The implications of losing what is a winnable war for peace and justice are clear in Afghanistan.

Any shortcut to peace with the Taliban leads to failure. Such half-measure peace initiatives to engage the Taliban were tried in the 1990s, with disastrous consequences.

Let’s remember that the Taliban of today are the same dark forces that brutally terrorized the Afghan people, systematically destroyed our cultural heritage sites, enforced gender-based apartheid of unspeakable cruelty and sheltered and aided al-Qaida to plot and execute from the Afghan soil the tragedy of 9/11.

Morally speaking, any attempt to sideline Afghans and undermine their democratic gains of the past 12 years would not only destabilize the region but also irresponsibly endanger international peace and security again.

Hence, the former and present members of the U.S. Congress must honor the memory and ultimate sacrifices of more than 3,000 American forces and thousands of Afghans, who have fought and fallen alongside each other to secure Afghanistan so that democracy — not extremism — can take root there.
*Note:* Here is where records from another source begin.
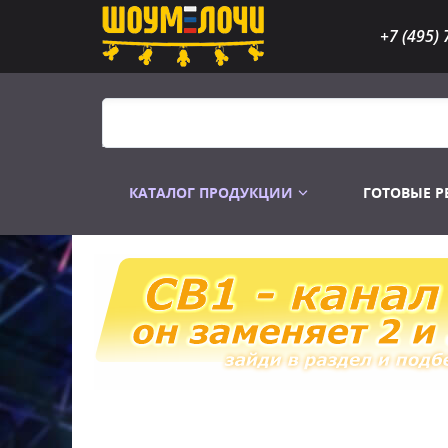
+7 (495) 
КАТАЛОГ ПРОДУКЦИИ
ГОТОВЫЕ 
Распродажа
Лампы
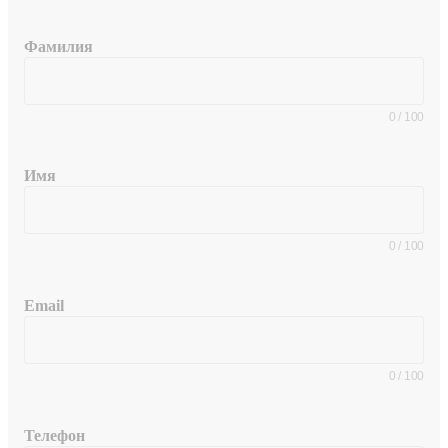
Фамилия
0
/
100
Имя
0
/
100
Email
0
/
100
Телефон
The U.S. and Afghanistan have simply come too far in our quest for institutionalization of peace and democracy in a country that deserves it the most. It is just too late in a successful, popularly supported partnership between our two nations to call it quits.

The way forward must be to finish the mission possible, which was forced upon the U.S. by the events of 9/11, certainly not ignore it again at a much greater cost to the United States in the future.

M. Ashraf Haidari is the deputy chief of mission of the Afghan Embassy in India. He formerly served as Afghanistan’s deputy assistant national security adviser, as well as deputy chief of mission of the Afghan Embassy in the United States.